Handling unclean data

What do we mean by unclean data? In the last section, we discussed a customer searching for pink sweater, where pink is the color and sweater is the type of clothing. However, the system or the search engine cannot interpret the input in this fashion. Therefore, in our e-commerce schema design earlier, we created a query that searched across all fields available in the index. We then created a separate copyField class to handle search across fields, such as clothes_color, that are not being searched in the default query.

Now, will our query give good results? What if there is a brand named pink? Then what would the results be like? First of all, we would not be sure whether pink is intended to be the color or the brand. Suppose we say that pink is intended to be the color, but we are also searching across brands and it will contain pink as the brand name. The results will be a mix of both clothes_color and brand. In our query, we are boosting brand, so what happens is we get sweaters from the pink brand in our output. However, the customer was looking for a sweater in pink color.

Now let's think from the user's point of view. It is not necessary that the user has the luxury of going through all the results and figuring out which pink sweater looks interesting. Moreover, the user may be browsing on a mobile, in which case, looping through the results page by page would become very tedious. Thus, we need high precision in our results. Our top results should match with what the user expects.

A way to handle this scenario is to not tokenize during the index time, but only during the search time. Therefore, exact fields such as brand and product name can be kept as it is. However, while searching across these fields, we would need to tokenize our query. Let us alter our schema to handle this scenario.
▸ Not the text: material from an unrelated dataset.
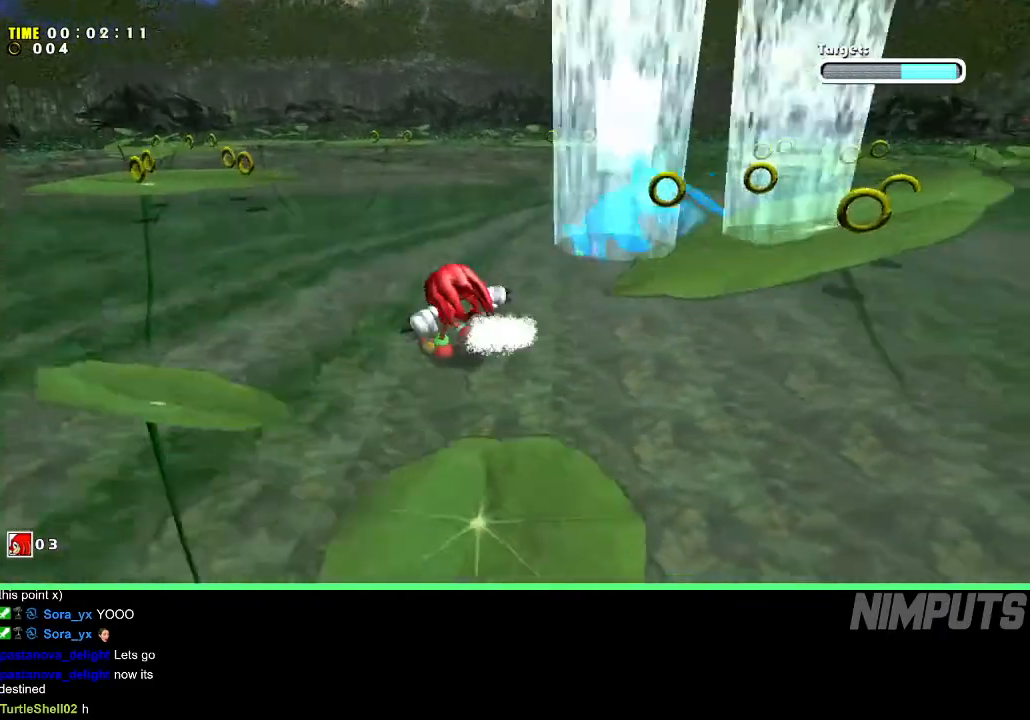
{"buttons": ["A"], "left_stick": "up-left", "events": [[150, "A", "down"]]}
We had created a fieldType class named wslc to handle the fields brand and name. We will change the tokenizer during index time to keywordTokenizer and leave the tokenizer during query time as it is:

<fieldType name="wslc" class="solr.TextField" positionIncrementGap="100">   <analyzer type="index">     <tokenizer class="solr.KeywordTokenizerFactory"/>     <filter class="solr.LowerCaseFilterFactory" />   </analyzer>   <analyzer type="query">     <tokenizer class="solr.WhitespaceTokenizerFactory"/>     <filter class="solr.SynonymFilterFactory" synonyms="synonyms.txt" ignoreCase="true" expand="true"/>     <filter class="solr.StopFilterFactory" ignoreCase="true" words="stopwords.txt" />     <filter class="solr.LowerCaseFilterFactory"/>   </analyzer> </fieldType>

Also, let's change fieldType for clothes_type and clothes_occassion to "wslc" and include these fields in our Solr search query:

<field name="clothes_type" type="wslc" indexed="true" stored="true"/> <field name="clothes_occassion" type="wslc" indexed="true" stored="true"/>

We will also use the eDisMax parser, which we have seen in the earlier chapters. Our query for pink sweater will now be:

q=pink sweater&qf=text cat^2 name^2 brand^2 clothes_type^2 clothes_color^2 clothes_occassion^2&pf=text cat^3 name^3 brand^3 clothes_type^3 clothes_color^3 clothes_occassion^3&fl=*,score&defType=edismax&facet=true&facet.mincount=1&facet.field=clothes_gender&facet.field=clothes_type&facet.field=clothes_size&facet.field=clothes_color&facet.field=brand&facet.field=mobile_os&facet.field=mobile_screen_size&facet.field=laptop_processor&facet.field=laptop_memory&facet.field=laptop_hard_disk

We have given a higher boost to exact phrase matches in our query. Therefore, if a term is found as a phrase in any of the specified fields, the results will be a lot better. Also, now since we are tokenizing only during search and not during indexing, our results would be much better. Suppose we have a brand named pink sweater and it is picked up as a phrase and the document where the brand=pink sweater parameter is boosted higher. Next, documents where clothes_color is pink and clothes_type is sweater are boosted. Let us run a debug query and verify what we just said.

Query: pink sweater

Now even if we give multiple words in our search query, the results should be a lot better. A search for tommy hilfiger green sweater should give very precise results. Cases where results are not available are handled by the default search text field. In case there are no results that match our search query, there would be some results due to the copying of fields into text and the index time tokenization that happens over there.

As we go further in depth in this chapter, we will see more and more ways of indexing and searching data in an e-commerce website.